The effect of Alpha for controlling the LOWESS fitting process is shown below for a given bivariate data set, using Alpha values of 0.1, 0.6, and 0.99.

- Comparing the original robust LOWESS fit with Alpha=0.1 (the left-hand side image) with the LOWESS fit to the corresponding residuals (the right-hand side image) shows:
- There is no remaining residual dependence but the original fitted LOWESS curve has excessive, unnecessary undulation from the noise components of the data.
- For the given data set, the local smoothing width Alpha=0.1 generates a curve that is highly affected by the noise components of the data.

- Comparing the original robust LOWESS fit with Alpha=0.6 (the left-hand side image) with the LOWESS fit to the corresponding residuals (the right-hand side image) shows:
- There is no remaining residual dependence and the original fitted LOWESS curve tracks adequately the data pattern.
- For the given data set, the local smoothing width Alpha=0.6 is a good fit; i.e., the main structure within the data is adequately represented, and there is no remaining residual dependence.

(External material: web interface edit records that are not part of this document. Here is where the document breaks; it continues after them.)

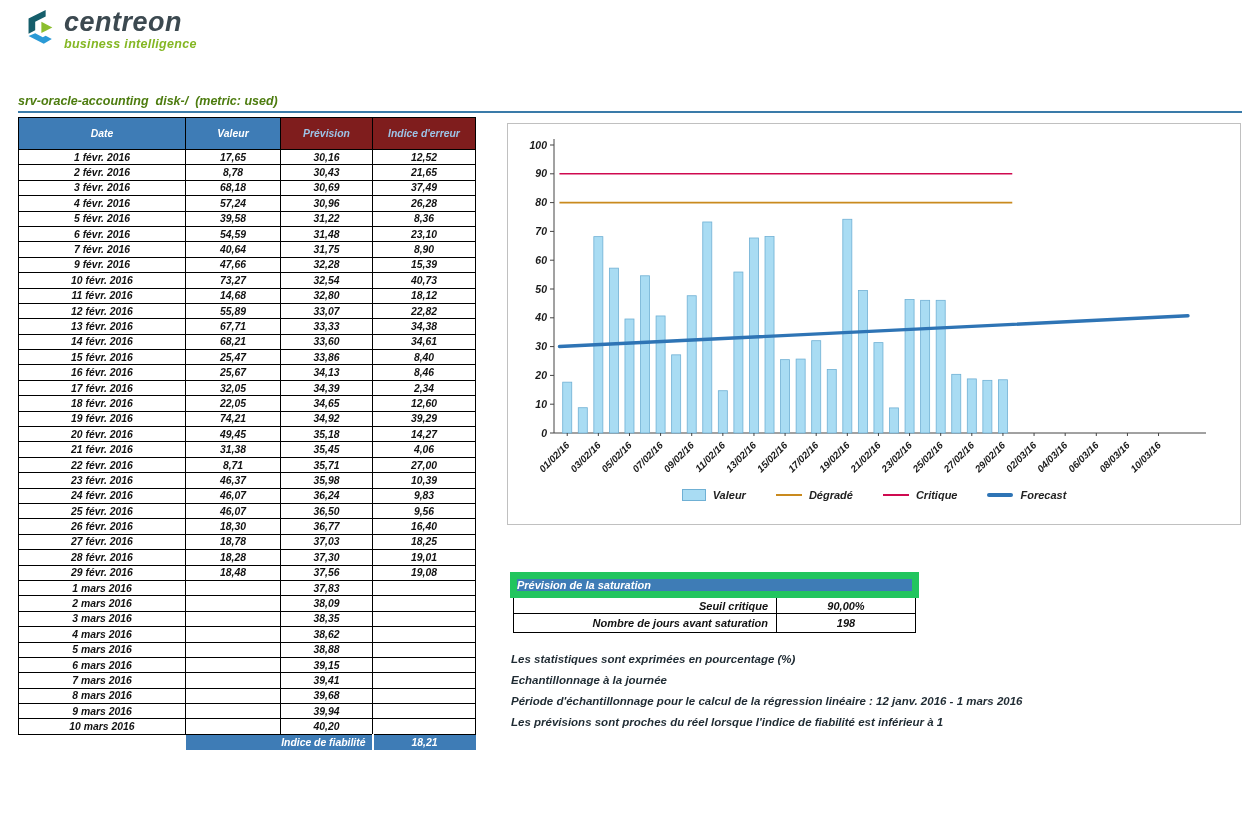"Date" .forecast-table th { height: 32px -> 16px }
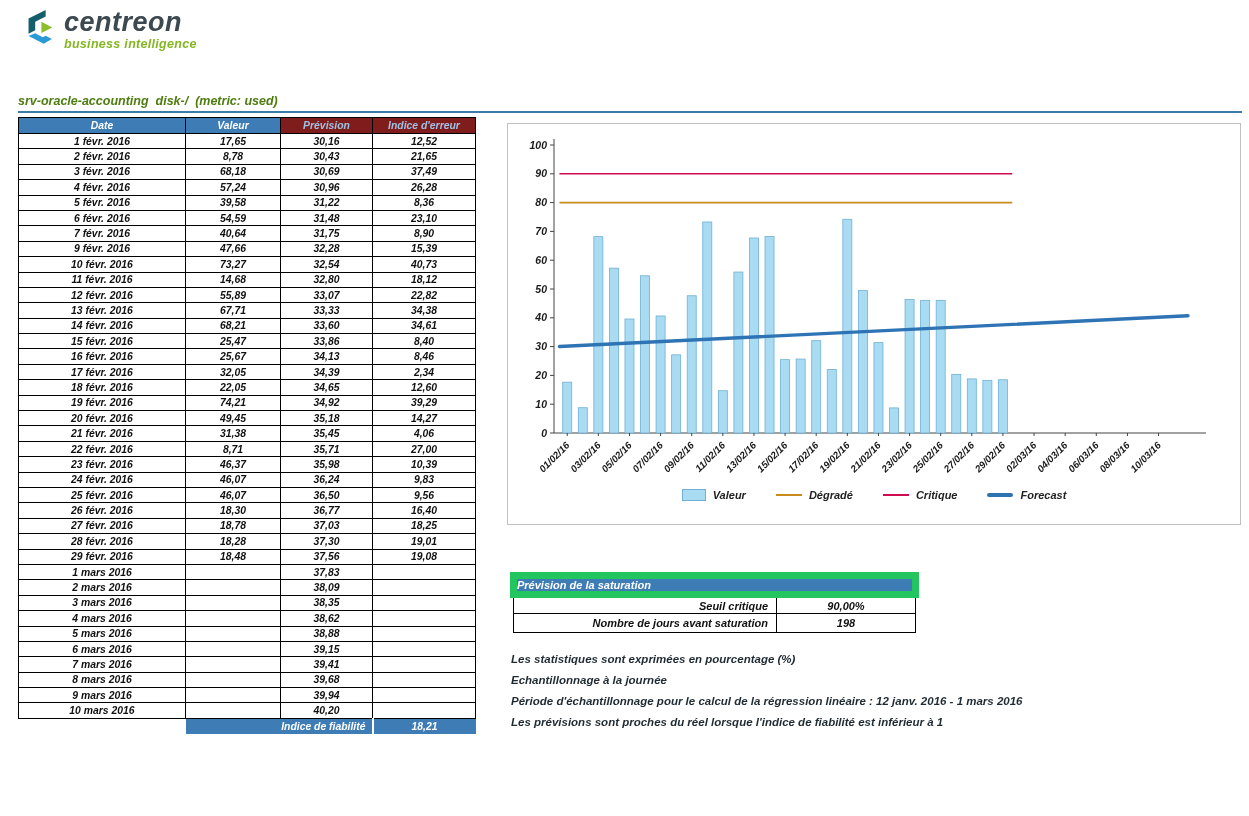"18,30" td { text: 18,30 -> 24,90 }
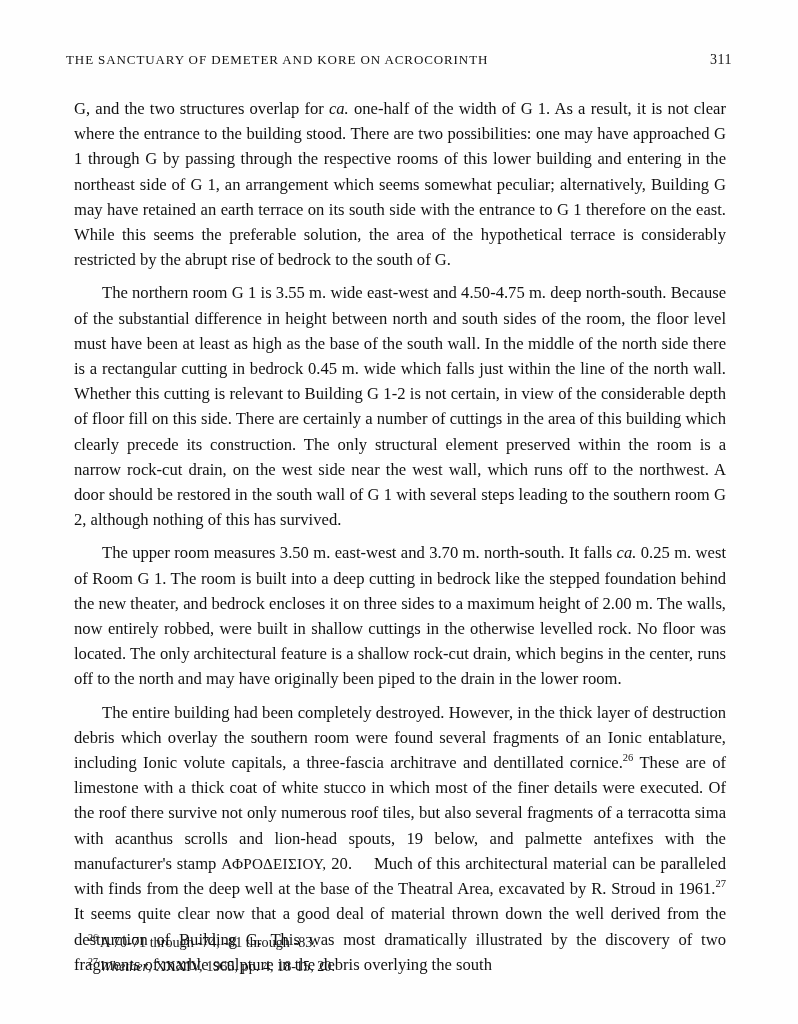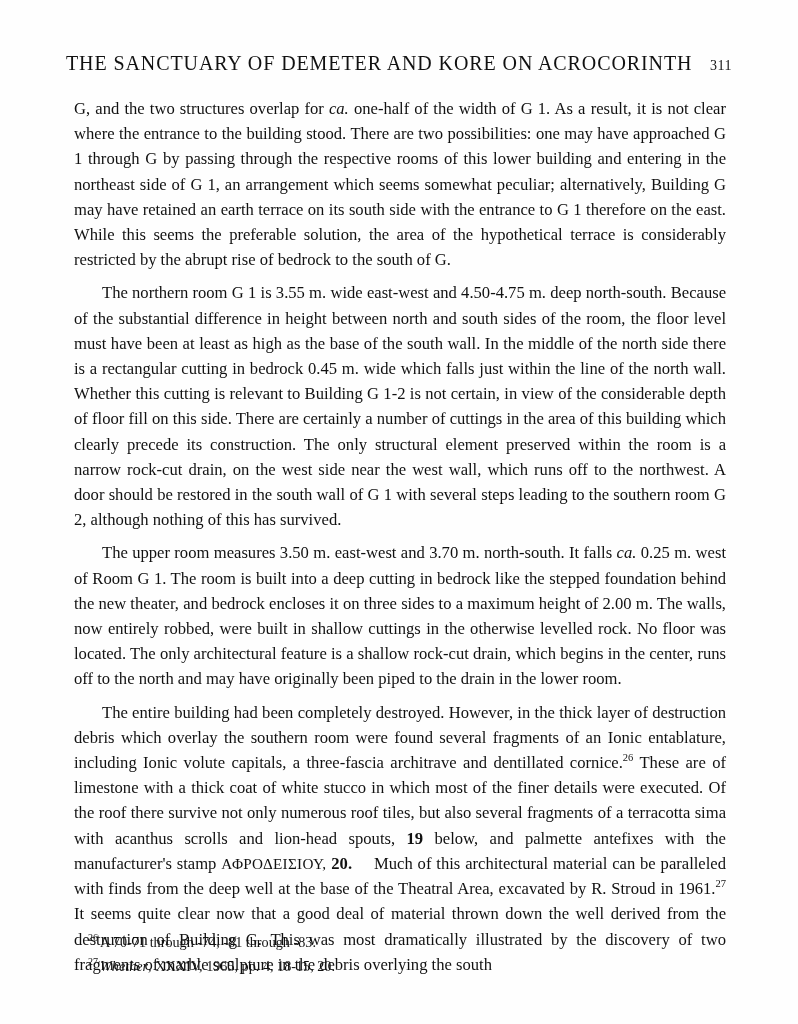"THE SANCTUARY OF DEMETER AND" .running-title { font-size: 20px -> 13px }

- Comparing the original robust LOWESS fit with Alpha=0.99 (the left-hand side image) with the LOWESS fit to the corresponding residuals (the right-hand side image) shows:
- There is remaining residual dependence, and the original fitted LOWESS curve is over-smoothed.
- For the given data set, the local smoothing width Alpha=0.99 results in an over-smoothed curve with remaining residual dependence (i.e., lack of fit).